No doubt my experience with the game was unpleasant. First, I would often die while hanging off the side of a block because I hit the ''’ button expecting Vincent to climb up. When in reality, it made him drop down to his death. Secondly, when I come up to a wall of blocks with a time limit to worry about, all I can fathom to do is randomly push block blocks around hoping to find the right path. To top it all off, the worst experience was when I finally got a game over on the third chapter of the game which took me to the title screen only to find out that the game doesn't auto save. I now would have to start over from the beginning. From that moment on I hated the game. I don't think there's anything it could do to save itself.
These experiences were all negatively affecting my review before realizing it might just be me. Most people that buy a game like Catherine are probably smart enough to learn the different control scheme and to save when it tells you. It’s my fault that I could not. I remember once upon a time being upset at a certain God Hand review for the reviewer being bad at the game.
Now I find myself in the same spot Chris Roper was in, reviewing a game I just couldn't play correctly. I don't want to do the same thing Roper did and just pass off the game as being bad, but I also can't just ignore my own negative experiences with the game. So then as a reviewer what should I do?
The role of the game designer is to teach you how to play the game so the designer does have to answer for something. The gaming crowd is large enough that there is bound to be someone else who makes the same mistakes as I do and therefore hate the game for it. All game designers work hard and test hard in order to make these incidents as rare as possible, but it’s impossible to catch everything. However, the line has to be drawn somewhere.

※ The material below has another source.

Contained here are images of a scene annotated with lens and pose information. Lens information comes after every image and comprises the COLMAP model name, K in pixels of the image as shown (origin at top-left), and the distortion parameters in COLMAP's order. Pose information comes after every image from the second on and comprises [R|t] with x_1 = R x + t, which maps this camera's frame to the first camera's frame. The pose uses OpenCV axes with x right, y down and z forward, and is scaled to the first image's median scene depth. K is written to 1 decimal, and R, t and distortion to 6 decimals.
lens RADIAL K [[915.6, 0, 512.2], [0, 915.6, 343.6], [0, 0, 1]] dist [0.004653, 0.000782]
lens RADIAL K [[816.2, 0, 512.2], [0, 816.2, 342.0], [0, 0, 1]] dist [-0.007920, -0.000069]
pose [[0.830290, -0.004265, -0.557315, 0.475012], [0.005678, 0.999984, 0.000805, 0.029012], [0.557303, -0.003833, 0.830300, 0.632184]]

Shawn Elliot, of the Bioshock Infinite team, once told a story about tester who would not even touch the right analog stick. No matter how many times they explained the joystick mechanics to him, he still couldn't get it. As a result, that tester must have had a horrible experience with the game, but it would be silly to expect the game designers to put a one hour tutorial teaching players to put their thumb on the right analog stick.
Video games have that unique characteristic of interactivity which can cause opinions to vary more wildly than any other medium we know. How we interact determines our overall experiences with the game which leads to greatly opinionated viewpoints than we are used to. If it takes me a full frustrating hour to figure out a simple puzzle that would take others just minutes to solve, then as a reviewer I have the obligation to detail my reasons for being upset.

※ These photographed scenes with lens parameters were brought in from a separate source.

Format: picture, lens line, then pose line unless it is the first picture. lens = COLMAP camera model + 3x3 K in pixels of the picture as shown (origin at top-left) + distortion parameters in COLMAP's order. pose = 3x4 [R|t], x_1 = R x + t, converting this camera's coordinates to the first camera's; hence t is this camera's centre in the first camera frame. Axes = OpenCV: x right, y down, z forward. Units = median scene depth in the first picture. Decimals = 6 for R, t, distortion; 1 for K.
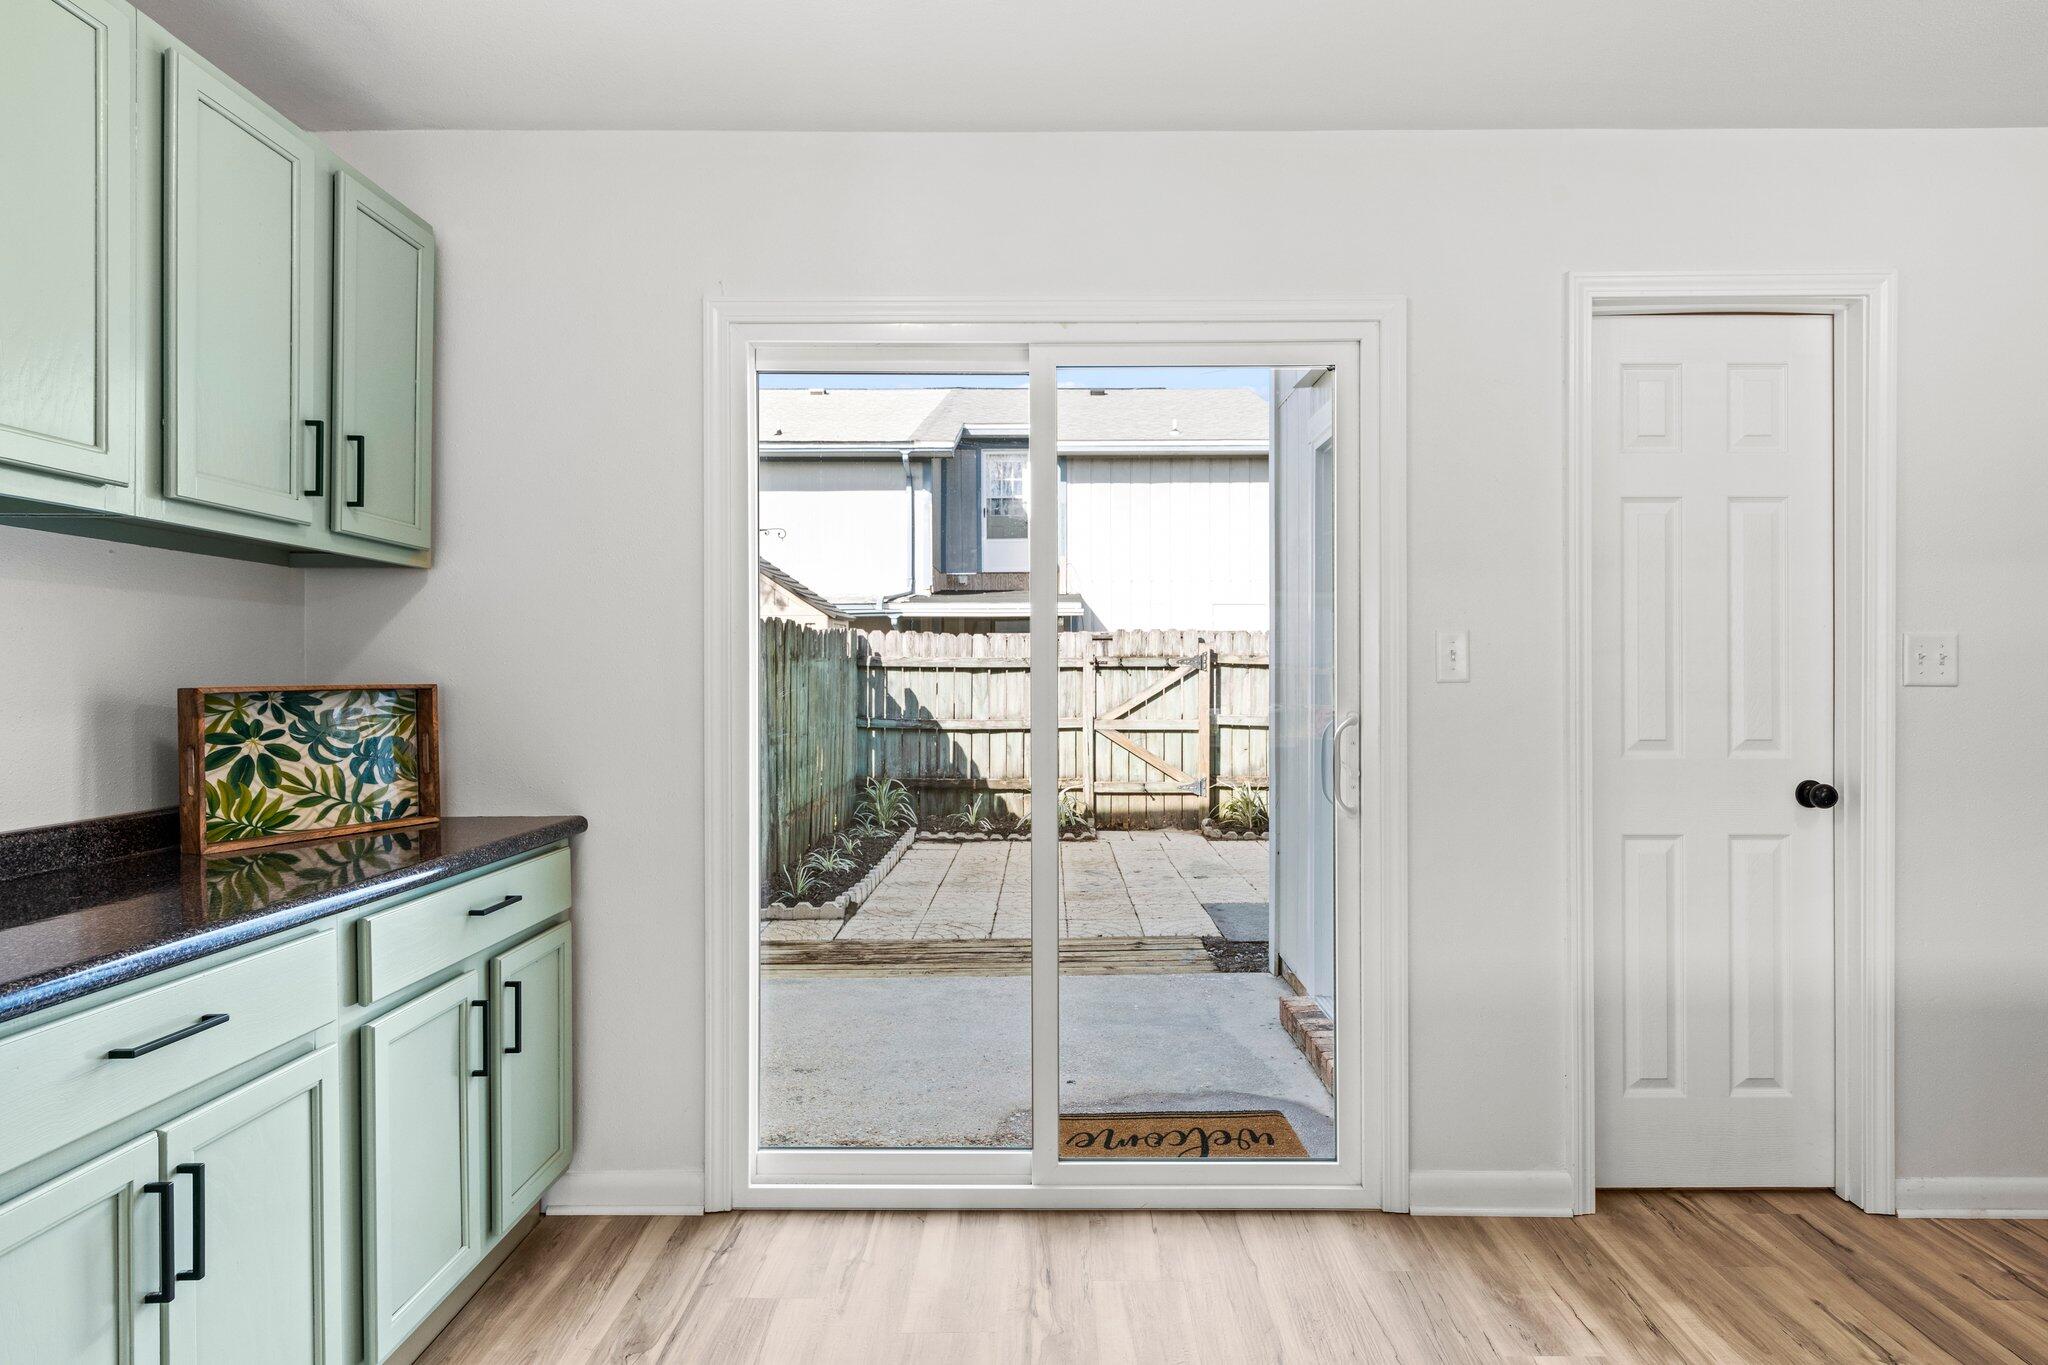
lens RADIAL K [[1047.1, 0, 1033.4], [0, 1047.1, 681.1], [0, 0, 1]] dist [0.002397, -0.000670]
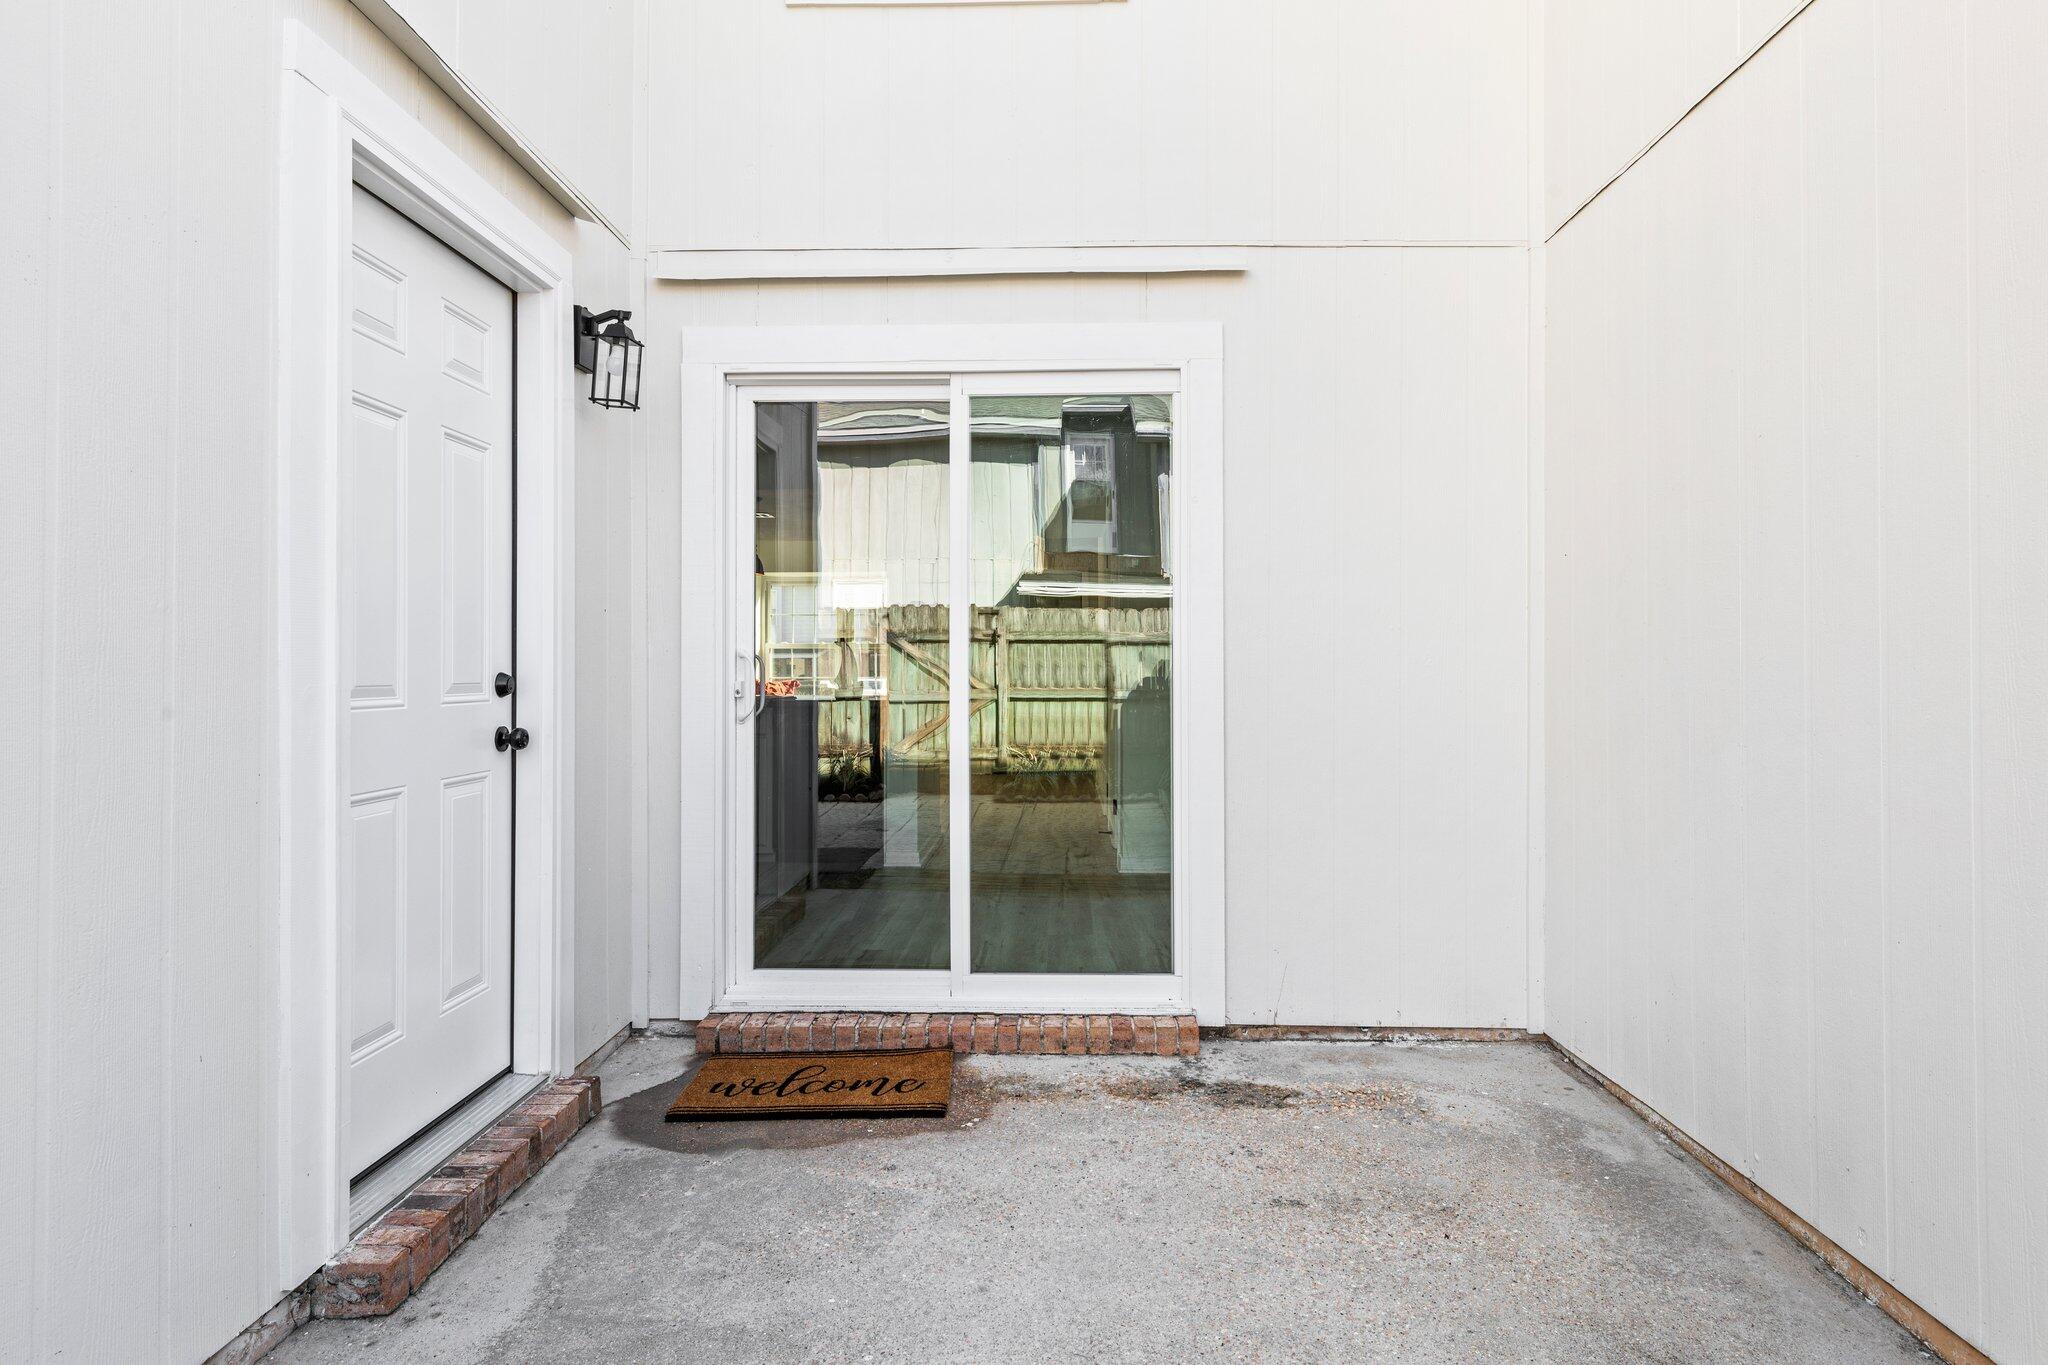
lens RADIAL K [[1111.8, 0, 1033.6], [0, 1111.8, 659.5], [0, 0, 1]] dist [0.000835, -0.000219]
pose [[-0.999924, 0.003801, 0.011696, -0.030556], [0.003771, 0.999990, -0.002564, 0.014449], [-0.011705, -0.002519, -0.999928, 0.732784]]
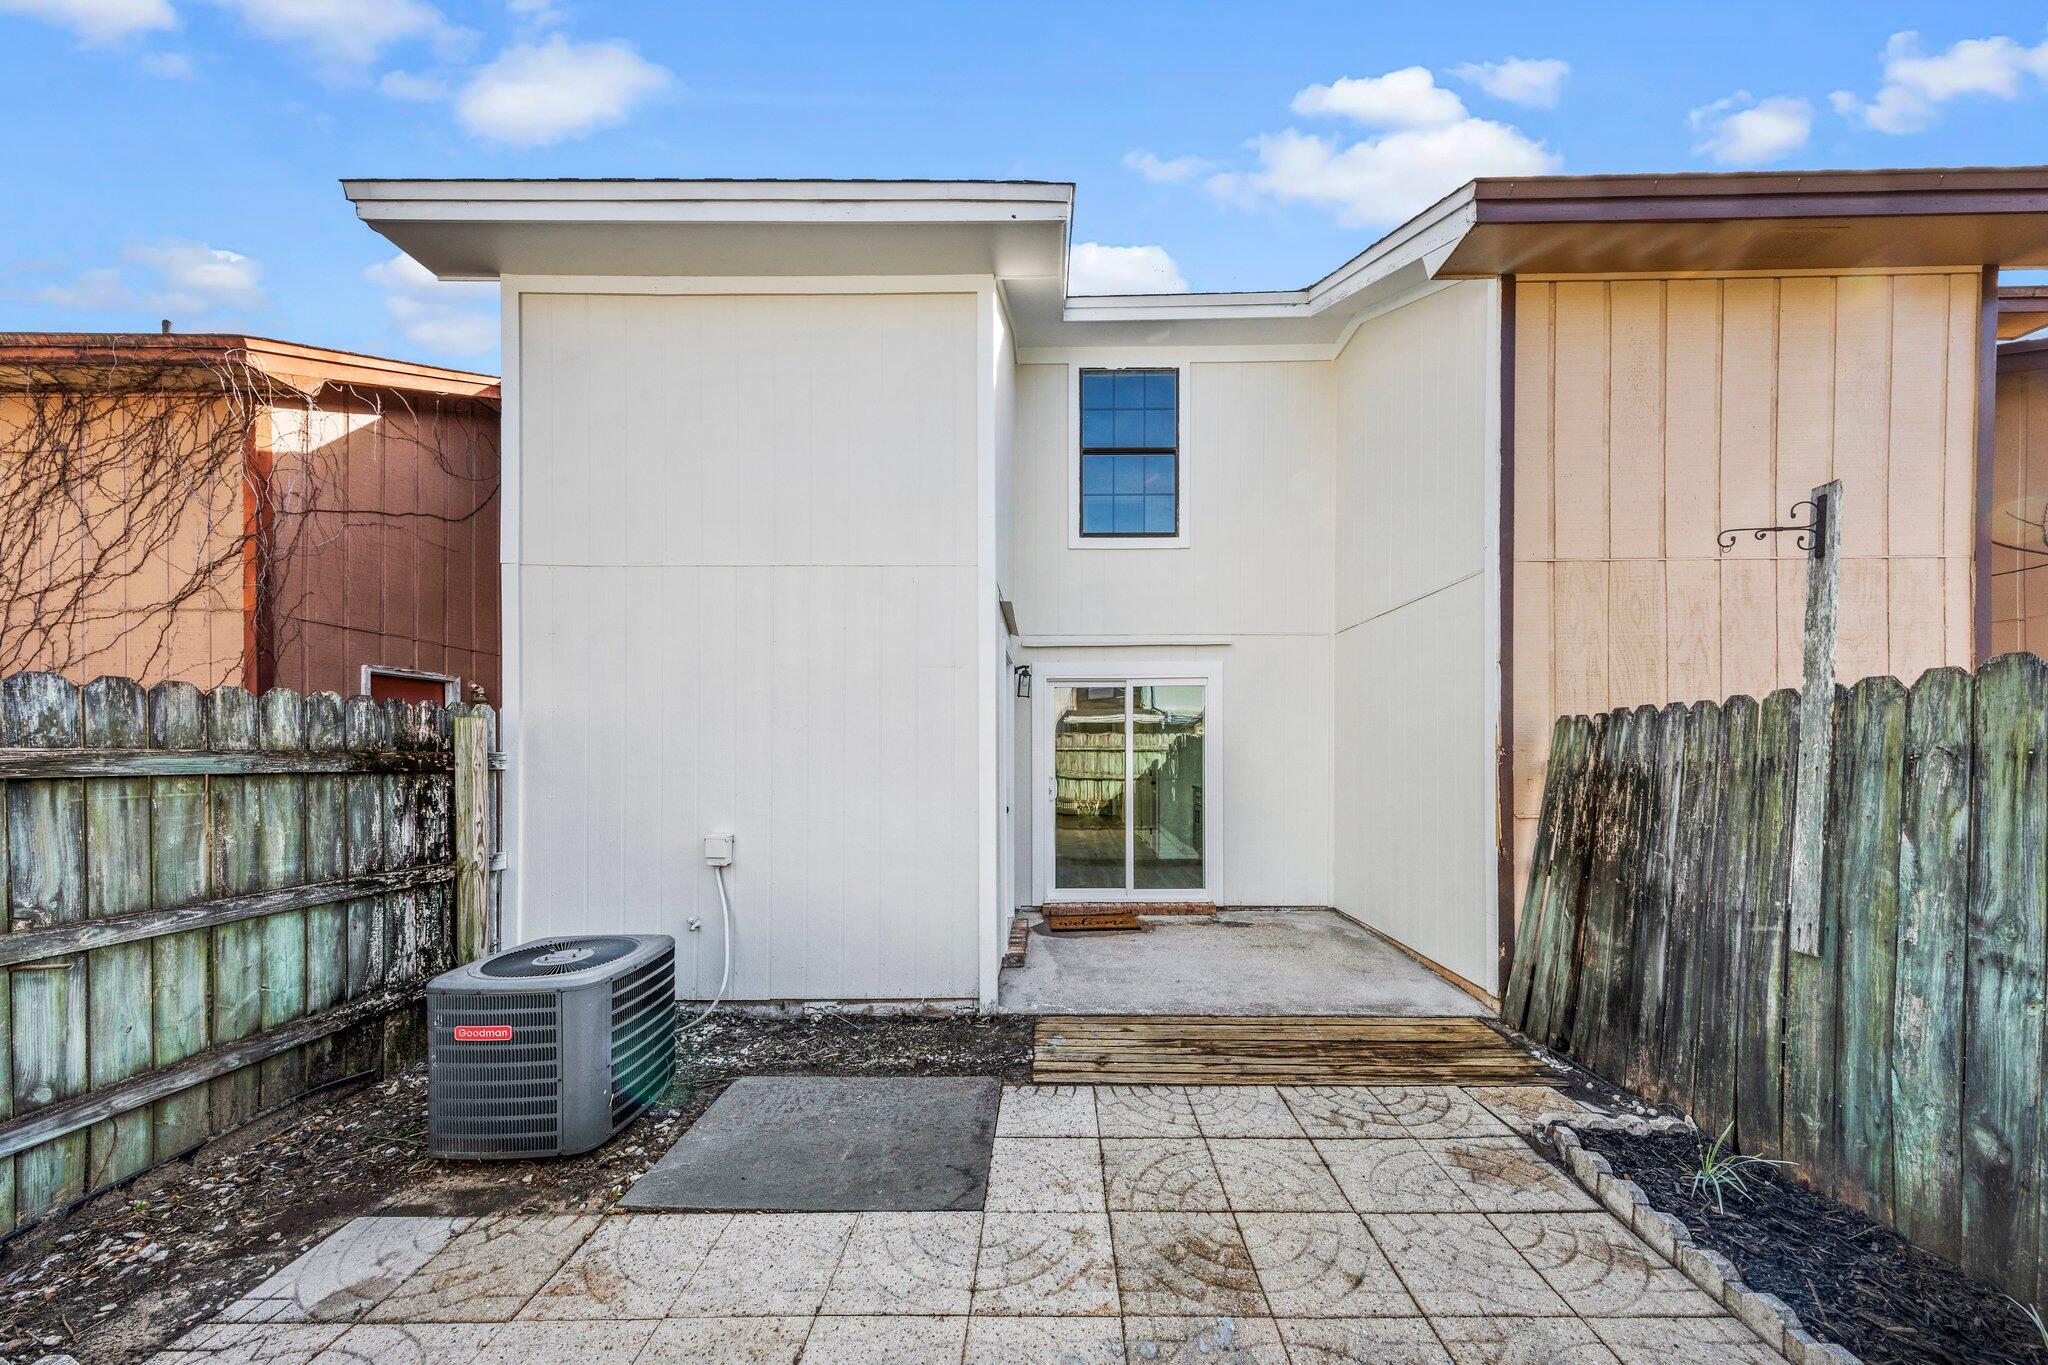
lens RADIAL K [[677.2, 0, 1047.9], [0, 677.2, 757.7], [0, 0, 1]] dist [0.006988, -0.000305]
pose [[-0.999920, 0.007934, -0.009820, 0.100264], [0.007767, 0.999826, 0.016952, -0.023654], [0.009953, 0.016874, -0.999808, 1.046498]]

I believe I also have an obligation as a reviewer to pinpoints parts of the game that could very well be a problem only I would have. In the end I would probably give Catherine a lower score than most publications. I just hope readers take this article as a warning that video games, more than any other medium, require an understanding on how reviewer reached their overall opinion. Just take this example as a lesson to not take a simple score at face value without reading the reasons behind it. It’s entirely possible all the problems I had would never affect you.